● TEXT SEGMENT:
===============

Castaneda testified his official duties as music teacher and band conductor included supervising students as they returned to the band room after the football game. He also testified he approached D.D. to ensure the earlier altercation had been resolved and would not resume or escalate. Thus, Castaneda's interaction with D.D. was well within the scope of his official duties. (See In re Ernesto H., supra, 125 Cal.App.4th at p. 314 ["among the many duties of a high school teacher, are the duties of maintaining order, preventing fighting, and keeping students safe"].) D.D. threatened Castaneda only after the teacher had confronted him about the altercation and had involved campus police. The evidence presented was reasonably susceptible to the inference drawn by the juvenile court—that D.D.'s threat was a result of Castaneda's efforts to maintain peace on campus and was intended to dissuade Castaneda from further attempting to hold D.D. accountable for his behavior or intervening in any dispute D.D. had with a student—and, therefore, was sufficient to support the juvenile court's finding the threat had been made to interfere with a public employee's performance of duties as required by section 71.

d. There was substantial evidence the recipient of the threat reasonably believed it could be carried out

D.D. also argues there was no substantial evidence his words were reasonably understood to constitute a threat that could be carried out. To the contrary, D.D. contends his words were "mere bluster" and an "expression of frustration." D.D. emphasizes he had no gun in his possession at the time and, therefore, asserts he could not possibly have followed through with his threat to shoot Castaneda.

That D.D. was actually unarmed is beside the point: "[S]ection 71 does not require a present ability to carry out the threat. . . . It is sufficient if the defendant made a threat with the requisite intent and it reasonably appears to the recipient that the threat could be carried out." (People v. Harris (2008) 43 Cal.4th 1269, 1311.) The proper inquiry is whether there was substantial evidence Castaneda reasonably believed D.D.'s threat could be completed.

Castaneda testified both that his students had reported D.D. had a gun and that during their initial conversation D.D. confirmed to Castaneda he had a gun. D.D. then repeated he had a gun when he returned to the parking lot and threatened to shoot Castaneda. Castaneda also testified D.D. had acted in an aggressive manner during his earlier confrontation with Michael and his angry outburst caused him to fear for his life. This evidence was sufficient to establish Castaneda had a reasonable belief D.D. had a gun and was capable of carrying out his threat. The reasonableness of Castaneda's belief is reinforced by the fact the responding officers viewed the situation as serious enough to draw their weapons to restrain and arrest D.D. On this record there was ample evidence D.D.'s threat constituted a violation of section 71. (See People v. Harris, supra, 43 Cal.4th at p. 1311 [evidence sufficiently established threats could be carried out when targets testified they took threats seriously and took precautions against them]; In re Ernesto H., supra, 125 Cal.App.4th at p. 311 [threat violated section 71 when target of threat testified he felt minor was serious and feared for his safety]; cf. People v. Tuilaepa (1992) 4 Cal.4th 569, 590 [threats did not violate section 71 when recipients of threats "indicated they did not actually fear for their safety"].)

===============

● DATA:
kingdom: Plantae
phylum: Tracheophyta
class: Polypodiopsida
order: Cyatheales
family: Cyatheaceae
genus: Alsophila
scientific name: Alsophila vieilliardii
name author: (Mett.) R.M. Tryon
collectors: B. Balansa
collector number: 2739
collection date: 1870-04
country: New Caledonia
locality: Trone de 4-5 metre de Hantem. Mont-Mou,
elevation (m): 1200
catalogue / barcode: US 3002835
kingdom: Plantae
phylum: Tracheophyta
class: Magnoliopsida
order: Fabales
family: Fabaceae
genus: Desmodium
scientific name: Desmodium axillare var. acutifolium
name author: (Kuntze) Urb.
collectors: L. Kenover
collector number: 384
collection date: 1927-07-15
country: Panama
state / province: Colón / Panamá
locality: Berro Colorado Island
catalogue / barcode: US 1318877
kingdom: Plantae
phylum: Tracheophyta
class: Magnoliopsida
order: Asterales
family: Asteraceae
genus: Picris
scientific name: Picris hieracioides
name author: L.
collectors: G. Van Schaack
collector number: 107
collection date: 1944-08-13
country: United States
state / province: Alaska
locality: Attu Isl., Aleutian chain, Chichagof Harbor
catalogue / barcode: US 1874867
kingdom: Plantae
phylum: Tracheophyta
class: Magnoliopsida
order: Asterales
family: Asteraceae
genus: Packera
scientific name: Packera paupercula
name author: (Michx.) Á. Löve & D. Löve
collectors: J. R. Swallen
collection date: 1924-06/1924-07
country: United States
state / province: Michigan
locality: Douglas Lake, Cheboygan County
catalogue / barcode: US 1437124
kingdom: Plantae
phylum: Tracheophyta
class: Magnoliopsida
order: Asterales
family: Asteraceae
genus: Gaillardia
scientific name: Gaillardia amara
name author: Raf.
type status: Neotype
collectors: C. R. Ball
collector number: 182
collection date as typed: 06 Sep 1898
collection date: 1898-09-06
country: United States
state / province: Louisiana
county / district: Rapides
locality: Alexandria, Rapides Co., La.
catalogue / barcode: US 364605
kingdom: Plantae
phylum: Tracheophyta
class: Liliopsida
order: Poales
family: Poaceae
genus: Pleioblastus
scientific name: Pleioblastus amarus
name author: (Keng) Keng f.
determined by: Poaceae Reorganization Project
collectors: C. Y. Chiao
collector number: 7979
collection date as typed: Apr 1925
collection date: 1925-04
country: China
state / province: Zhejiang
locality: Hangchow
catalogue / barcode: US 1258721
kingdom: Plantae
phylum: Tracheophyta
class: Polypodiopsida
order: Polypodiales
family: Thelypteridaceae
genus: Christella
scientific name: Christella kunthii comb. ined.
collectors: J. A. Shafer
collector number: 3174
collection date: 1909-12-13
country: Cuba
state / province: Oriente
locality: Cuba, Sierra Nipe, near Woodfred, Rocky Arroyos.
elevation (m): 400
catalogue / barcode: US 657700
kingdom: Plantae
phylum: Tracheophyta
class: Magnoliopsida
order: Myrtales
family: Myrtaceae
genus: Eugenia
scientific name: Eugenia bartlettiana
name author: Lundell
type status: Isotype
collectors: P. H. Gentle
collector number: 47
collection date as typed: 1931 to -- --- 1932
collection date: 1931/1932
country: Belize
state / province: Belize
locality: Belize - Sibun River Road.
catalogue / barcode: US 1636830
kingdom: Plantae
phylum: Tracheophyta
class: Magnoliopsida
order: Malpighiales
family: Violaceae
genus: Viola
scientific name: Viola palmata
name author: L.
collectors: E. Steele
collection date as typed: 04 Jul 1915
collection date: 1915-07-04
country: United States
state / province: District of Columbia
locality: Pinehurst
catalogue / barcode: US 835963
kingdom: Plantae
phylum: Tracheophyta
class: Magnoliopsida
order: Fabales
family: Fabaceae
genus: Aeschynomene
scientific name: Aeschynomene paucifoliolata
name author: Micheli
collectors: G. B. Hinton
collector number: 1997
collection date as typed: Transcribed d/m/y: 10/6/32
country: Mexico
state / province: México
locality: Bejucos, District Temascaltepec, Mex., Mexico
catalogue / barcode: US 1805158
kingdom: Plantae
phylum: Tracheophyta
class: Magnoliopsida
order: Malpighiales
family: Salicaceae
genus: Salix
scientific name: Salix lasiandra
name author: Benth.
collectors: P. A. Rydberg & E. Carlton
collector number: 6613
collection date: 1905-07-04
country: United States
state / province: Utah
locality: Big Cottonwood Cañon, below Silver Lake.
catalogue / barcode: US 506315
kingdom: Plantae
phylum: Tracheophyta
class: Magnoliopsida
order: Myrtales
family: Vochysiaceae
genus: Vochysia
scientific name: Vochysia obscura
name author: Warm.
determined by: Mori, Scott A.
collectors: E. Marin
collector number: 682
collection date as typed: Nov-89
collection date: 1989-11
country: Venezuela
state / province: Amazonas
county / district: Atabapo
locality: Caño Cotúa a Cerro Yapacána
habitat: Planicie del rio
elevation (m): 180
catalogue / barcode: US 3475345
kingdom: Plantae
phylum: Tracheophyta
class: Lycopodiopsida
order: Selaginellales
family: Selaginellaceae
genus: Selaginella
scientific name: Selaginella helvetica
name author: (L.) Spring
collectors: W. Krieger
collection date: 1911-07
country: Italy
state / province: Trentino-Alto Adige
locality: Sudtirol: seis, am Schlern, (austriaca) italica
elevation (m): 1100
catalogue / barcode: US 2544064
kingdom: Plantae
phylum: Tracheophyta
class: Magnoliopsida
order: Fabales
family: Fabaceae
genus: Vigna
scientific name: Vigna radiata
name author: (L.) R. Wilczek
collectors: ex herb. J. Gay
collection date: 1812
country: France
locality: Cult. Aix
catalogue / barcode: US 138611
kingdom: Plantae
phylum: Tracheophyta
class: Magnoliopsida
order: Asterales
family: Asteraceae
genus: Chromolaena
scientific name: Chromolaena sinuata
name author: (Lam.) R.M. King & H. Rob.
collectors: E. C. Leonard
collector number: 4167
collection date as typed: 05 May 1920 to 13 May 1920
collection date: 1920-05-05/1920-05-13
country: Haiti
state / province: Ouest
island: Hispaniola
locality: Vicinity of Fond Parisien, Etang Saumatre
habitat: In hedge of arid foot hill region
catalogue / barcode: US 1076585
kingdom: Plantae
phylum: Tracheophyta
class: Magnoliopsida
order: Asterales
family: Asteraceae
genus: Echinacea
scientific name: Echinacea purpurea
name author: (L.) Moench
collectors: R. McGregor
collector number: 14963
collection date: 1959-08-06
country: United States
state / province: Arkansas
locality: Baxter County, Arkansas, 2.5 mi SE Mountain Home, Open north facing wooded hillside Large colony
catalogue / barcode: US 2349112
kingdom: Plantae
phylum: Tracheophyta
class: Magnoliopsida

===============

● PROBLEM TO SOLVE: Could you resume the court ruling on D.D.'s threat against the band teacher, continuing after its last sentence?

● EXPECTED ANSWER:
2. The Probation Condition Prohibiting Contact with Michael Is Valid

a. Governing law and standard of review

The juvenile court is authorized to "impose and require any and all reasonable conditions that it may determine fitting and proper to the end that justice may be done and the reformation and rehabilitation of the ward enhanced." (Welf. & Inst. Code, § 730, subd. (b).) "In fashioning the conditions of probation, the juvenile court should consider the minor's entire social history in addition to the circumstances of the crime." (In re Walter P. (2009) 170 Cal.App.4th 95, 100.)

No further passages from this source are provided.